Where were Mormon meetings first held in New York City? It depends a lot on what you mean by meetings. Do we count meetings held before the congregation was organized? Should we include the homes and private rooms of members? or only places meant for large groups? Do we include where members met privately? or only meetings open to the public?
Parley P. Pratt records that when he opened missionary work in New York City in the late summer of 1837, it was several months before he baptized anyone. It seems likely that regular meetings weren’t held until early 1838, and those first meetings were held in a private room — the room above David Rogers store on Goerick Street, today located below the Manhattan side of the Brooklyn Bridge.
By September 1838, Rogers left for Missouri with his family, along with Pratt and others, and where the remaining members met I haven’t yet discovered.

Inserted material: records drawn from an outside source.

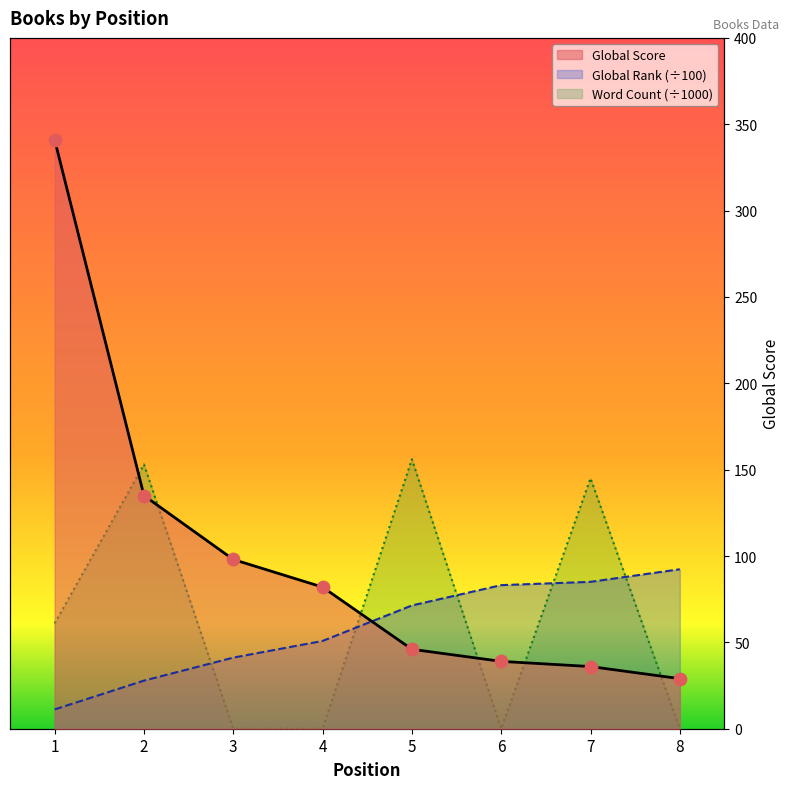

Is the value of Word Count (scaled) at 7 greater than the value of Global Score at 4?

Yes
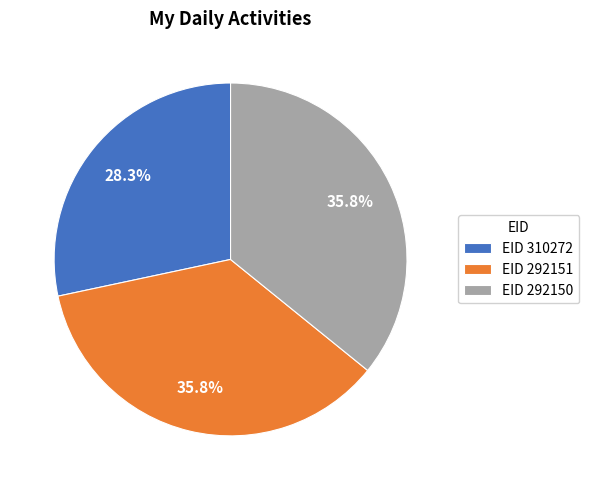

What is the total percentage of EID 310272 and EID 292150?

64.2%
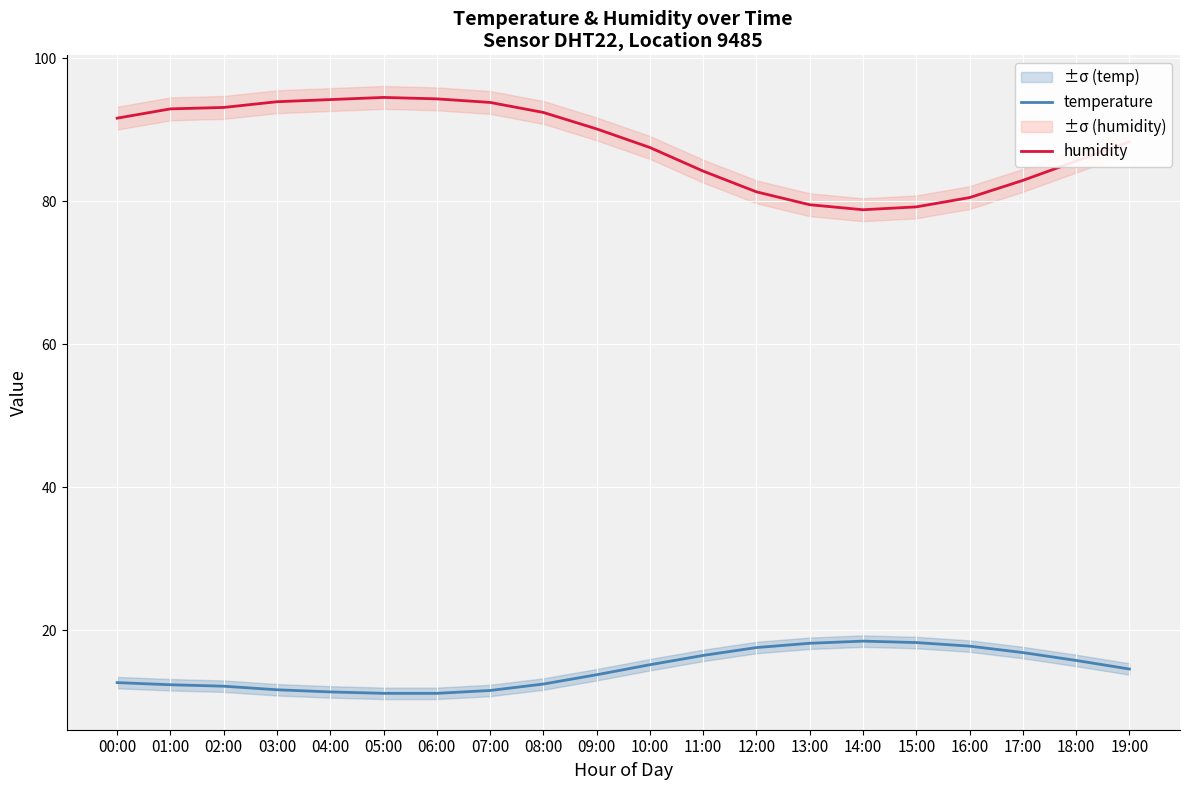

Which category has the lowest value across all series?

05:00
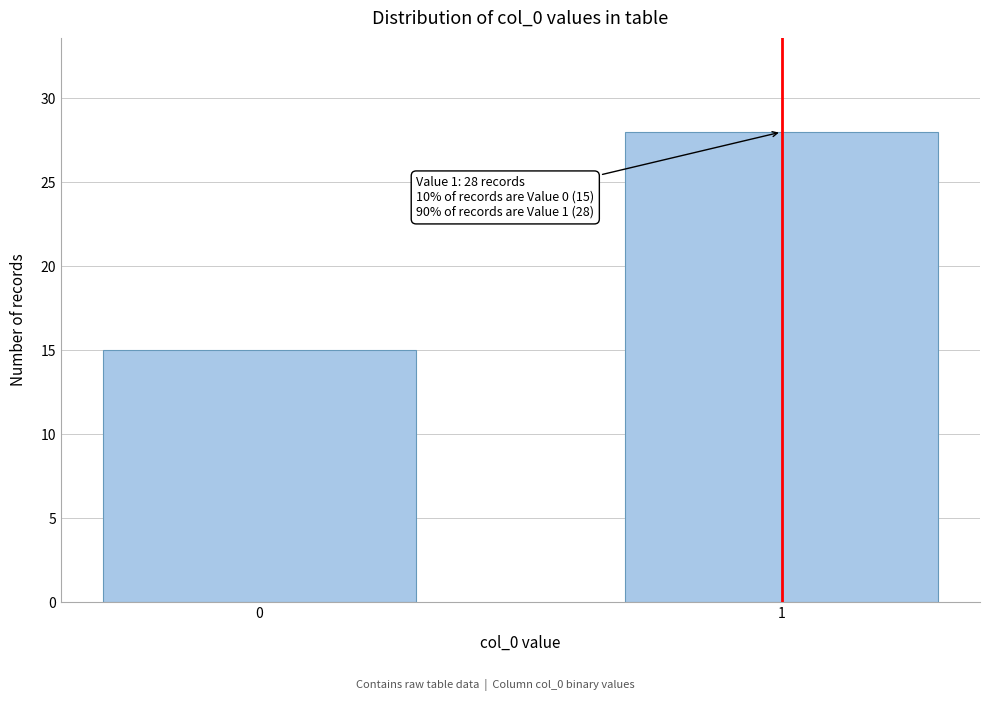

Reading left to right, what are all the values shown in this chart?

15	28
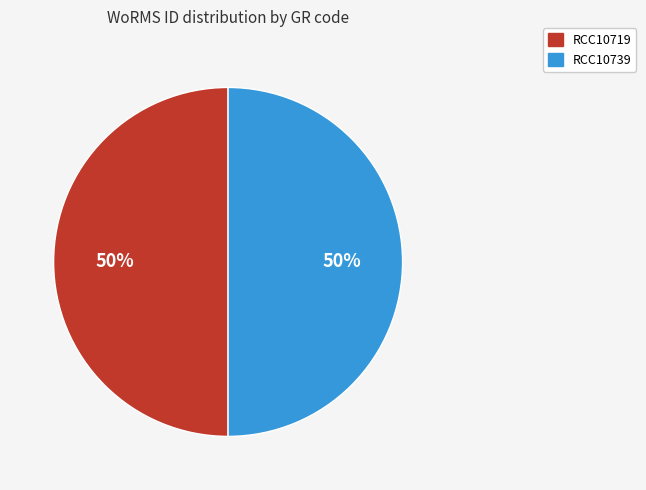

What percentage is the RCC10739 slice, to the nearest percent?

50%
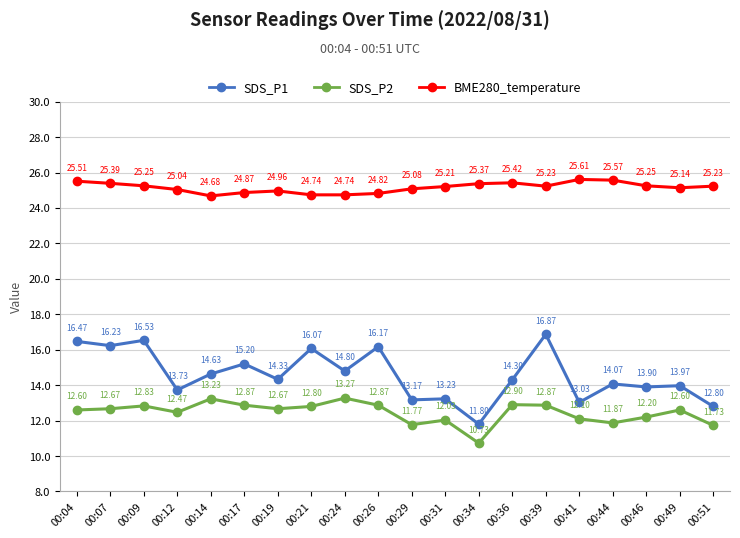

What is the sum of all BME280_temperature values?

503.1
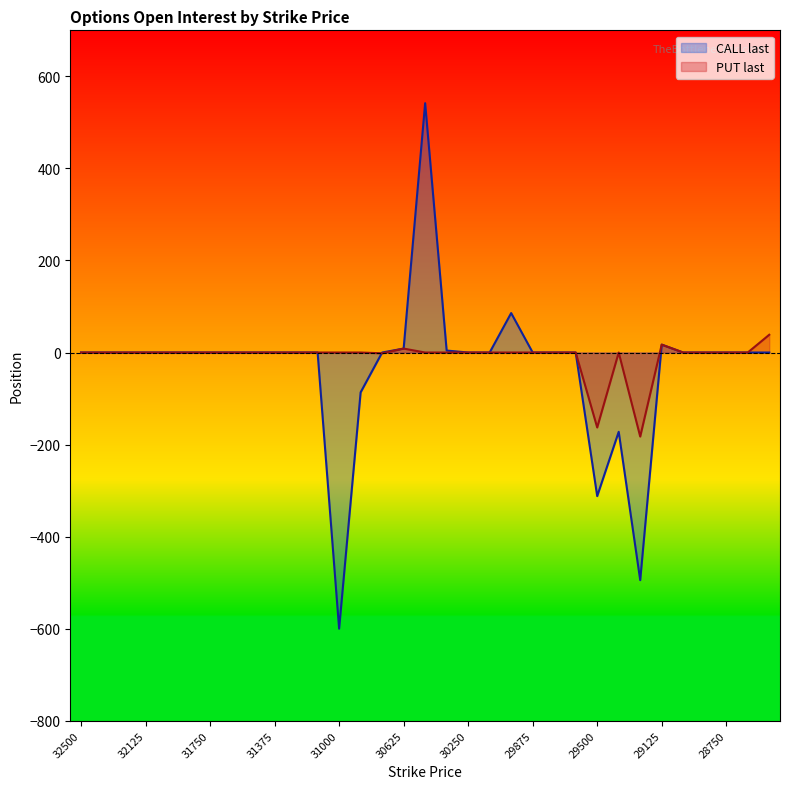

How many values in the PUT last series exceed 0?

3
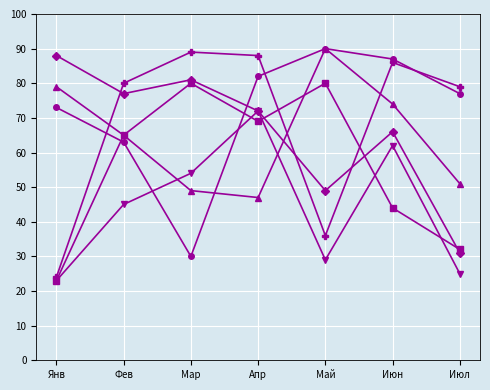

What is the greatest value displayed?

90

Only a year later do we learn that the New York Branch had acquired a more regular and public meeting place. In May 1839 John P. Greene came to New York City to raise funds for the Mormons who had been expelled from Missouri. In addition to raising “a considerable amount of money” (according to newspaper accounts1), Greene also presided over the New York Branch and Eastern States Mission, and set up more public worship for the branch:
The Mormons are determined not to leave a stone unturned to advance their doctrines and extend the number of their followers. They have hired Columbian Hall, in Grand street, where one of their “latter day saints” holds forth every Sunday and Wednesday evening.…2
Parley P. Pratt remarked on the meeting place in a letter to Brigham Young:
Our N. York meetings are now held Three times every Sabbath in Columbian Hall, Grand Street, a few doors east of the Bowery, it is very central and one of the best places in the city, it will hold nearly one thousand people and is well filled with attentive hearers…3
The New York branch continued to meet in Columbian Hall for several years, apparently along with many other organizations, who used the Hall on occasion. It was a meeting place for Temperance societies and housed a number of businesses. It hosted dinners and balls and was also the meeting place or a Methodist congregation at about the same time (although how Sunday meeting times were divided between the Methodists and the Mormons isn’t clear). I haven’t yet located images of the Hall nor information on when the building was built or what happened to it. I’ve found references to its use through the 1870s.
Regardless, the Columbian Hall was likely the first regular meeting place for Mormons in New York City.